The Space Race, MLK Jr’s “I Have a Dream”, JFK’s assassination, Betty Friedan’s “The Feminine Mystique”, or the first NHL draft may leap to mind — unless, of course, your memory has been totally overrun by images of Mad Men’s Don Draper and Joan Holloway.
1963 was colorfully unique in countless ways, but a strong parallel exists between then and now. The fact is that 1963 was the last time in history that nonfinancial companies stockpiled cash in the same quantity in which companies are hoarding an astounding $2.05 trillion today.
The situations surrounding this amassing of cash, however, are vastly different. The 1960s were fed by the aerospace and housing sectors, with momentum growing around this newfangled invention called the computer. It was a decade of affluence where the economy expanded for the longest, uninterrupted period in history.
Today, businesses are squirrelling away cash and liquid assets, generally not because of unprecedented successes, but rather in preparation for more trouble with the economy. While it is responsible for companies to protect themselves against another recessionary drop, it is important that they do not neglect to make essential investments.
If infrastructure is left to decay in the short term, companies will likely suffer in the long term. It is especially important that companies do not cut corners regarding their IT investments and the corresponding contracts supporting those investments. As Computing’s Chris Middleton points out, more than 40% of CIOs surveyed stated that their “existing contract terms” with their IT vendors were to blame for preventing them from achieving cost savings. An astonishing 85% say their contracts are less than ideal.
The pace at which technological and business process is evolving is amazing, and given the current economic climate, it is absolutely unacceptable for a vendor contract to be a handicap to your organization. When significant savings can be achieved by reducing inefficiency and redundancy within one’s IT environment, dramatic staffing, budget, and program cuts can be avoided altogether.
Special care needs to be taken consistently, in good times as well as bad, to ensure that one’s organization does not settle for a poor IT vendor contract. The price of a lackadaisical approach to negotiating and building a vendor relationship is simply too high. Unfortunately several organizations are learning this the hard way right now, as they engage with their incumbent suppliers and are reminded that their current contract does not support what is requested.

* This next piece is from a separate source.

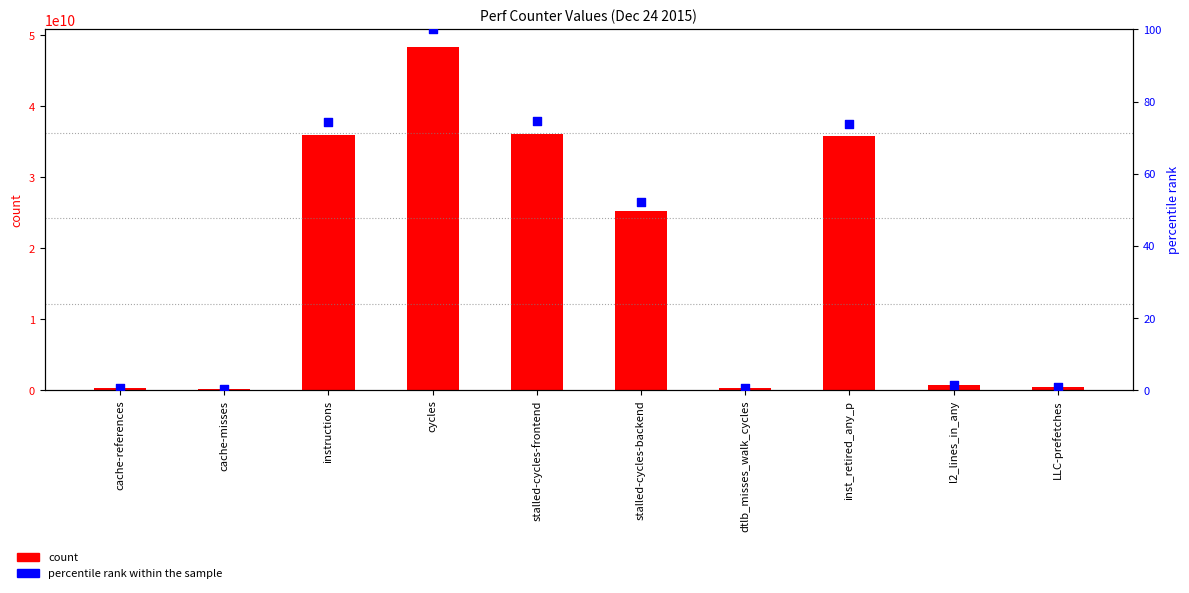

What are all the series names shown in the legend?

count, percentile rank within the sample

Companies desiring the ability to rapidly achieve cost savings through new technologies and services need to think beyond the current quarter and wisely invest the time and resources to ensure their most strategic IT relationships are built for scale, agility, innovation, and flexibility. This starts by putting in place the right contracts. Ensuring your contracts are consistently constructed with these principles in mind should be an all-the-time focus – not just a focus when times are tough.

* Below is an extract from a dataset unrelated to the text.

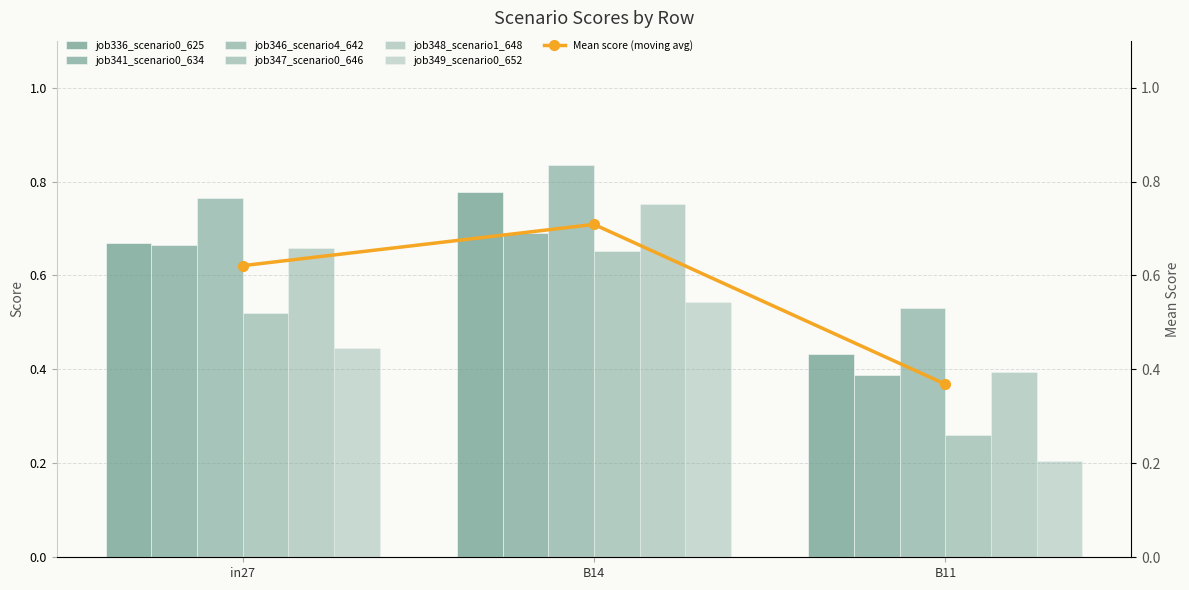

What is the average value of the job349_scenario0_652 series?

0.4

Given the pace of innovation today, companies simply cannot afford to press snooze on their IT contracts and relationships. Doing so will ultimately lump your company with the 85% who labeled their contracts as “less than ideal”. Traditional deal constructs and license models have not kept pace with the newer technologies and services available today. The 15% of companies who continue to take particular care in safeguarding these core principles of scalability, flexibility, agility, and innovation will emerge with sustainable IT relationships that enable them to proactively and rapidly deliver benefits back to the business.